_EXTRAIT DU DOCUMENT:_
● ● ●

Ces deux événements correspondent à une série de changements majeurs dans les pratiques des éditeurs populaires. Le premier tient bien sûr à l’autonomisation de la fiction par rapport à l’actualité : elle qui apparaissait dans la presse comme un type de production journalistique parmi d’autres (le feuilleton partageant la page avec des chroniques, des anecdotes ou des informations variées), et qui n’était donc pas nécessairement la raison de l’achat du périodique, devient un produit que l’on acquiert pour lui-même (le « roman complet »), sur un support qui lui est dévolu (le volume de collection). Ce principe de publication en livre n’est pas inventé par l’édition populaire – cela va sans dire ! – mais auparavant, la proportion très réduite de feuilletons publiés par la suite en volumes et la valeur très faible de la vente en livres par rapport aux gains que rapportait la parution dans la presse, expliquaient que les romans populaires soient restés dominés par l’esthétique du feuilleton4.
Une deuxième mutation, essentielle, découle du changement de support. Conçue par des éditeurs de presse, la collection populaire conserve le principe du contrat de lecture éditorial du périodique. Elle offre une présentation standardisée (nombre de pages, format, image de couverture…) qui définit un pacte à la fois littéraire et commercial : le lecteur sait qu’on lui garantit une certaine qualité de textes et de produits, ce que l’éditeur ne manque pas de souligner dans le paratexte et les publicités5. Cette pratique s’est développée dès la fin des années 1830, par exemple avec la « Bibliothèque Charpentier » (Olivero 1999), mais elle prend ici une tout autre ampleur, puisqu’elle se traduit, fait nouveau, par un très fort déplacement du pacte de lecture de l’auteur vers l’éditeur, au point qu’on peut parler d’auctorialité éditoriale. On achète un volume du « Petit livre » ou du « Livre national », bien plus qu’un livre de tel ou tel auteur.

● ● ●

_EXTRAIT DE DONNÉES:_
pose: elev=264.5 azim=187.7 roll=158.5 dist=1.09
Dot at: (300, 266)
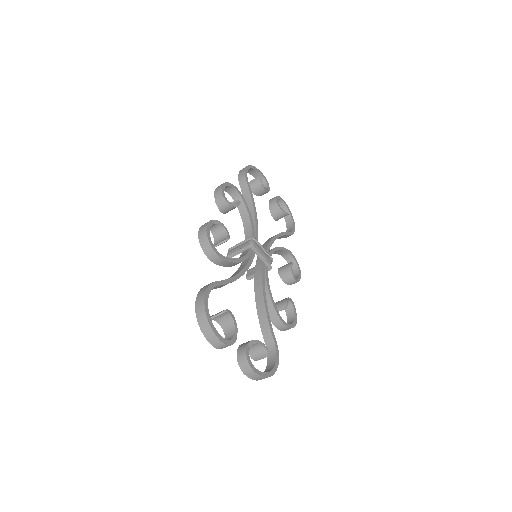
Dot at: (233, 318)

● ● ●

_CONSIGNES DE L'EXERCICE:_
- 1) Répondez à ces questions sur le texte sur l'édition populaire :
(a) Quel nom reçoit le produit que l'on acquiert pour lui-même ?
(b) Dès quelle période la pratique de la présentation standardisée s'est-elle développée ?
(c) Vers qui le pacte de lecture se déplace-t-il ?
- 2) Rédigez la suite du texte sur l'édition populaire à partir de sa dernière phrase.
La liste n'a aucun lien avec le texte sur l'édition populaire.

_RÉSULTATS ATTENDUS:_
- 1)
(a) Le « roman complet ».
(b) Dès la fin des années 1830.
(c) De l'auteur vers l'éditeur.

- 2)
Une telle mutation est un épiphénomène, dans l’édition, d’un mouvement culturel beaucoup plus profond qui affecte l’ensemble des marchandises à partir de la seconde moitié du XIXe siècle. Ce mouvement, c’est celui d’une transformation de la figure du producteur d’un modèle d’artisanat (il est celui qui fabrique l’objet) à un modèle industriel (il est celui qui le conçoit) avec le développement de produits vendus en grande quantité sur tout le territoire. Cela se traduit en particulier par une attention accrue à la marque comme signature industrielle. On rappellera que la forme moderne du dépôt de marque ne remonte qu’à 1857 (Marchal 2009) et que la marque-signature ne s’impose dans la population qu’avec le développement des grands magasins, des affiches et des formes nouvelles de publicité (Beltran, Chauveau, et Galvez-Behar 2001). Le poids des marques, qui se développent dans l’espace public, commence à changer la nature de la relation à la marchandise à la fin du XIXe siècle, puisqu’on ne raisonne plus en termes de classe d’objets avec des variantes artisanales, mais de nom associé à une qualité invariable, quel que soit le lieu d’achat (Martin 2012). Un tel glissement favorise la montée en puissance de l’éditeur comme figure d’auctorialité architextuelle au détriment de l’auteur. Contrairement à ce qui se produit généralement pour les collections du XIXe siècle6, c’est désormais autour des noms de l’éditeur et de la collection, et non plus de ceux des auteurs, que se détermine la valeur des œuvres. Ils deviennent des traits essentiels parce que l’industrie bascule plus largement dans des processus de fabrication articulant production industrielle et marque.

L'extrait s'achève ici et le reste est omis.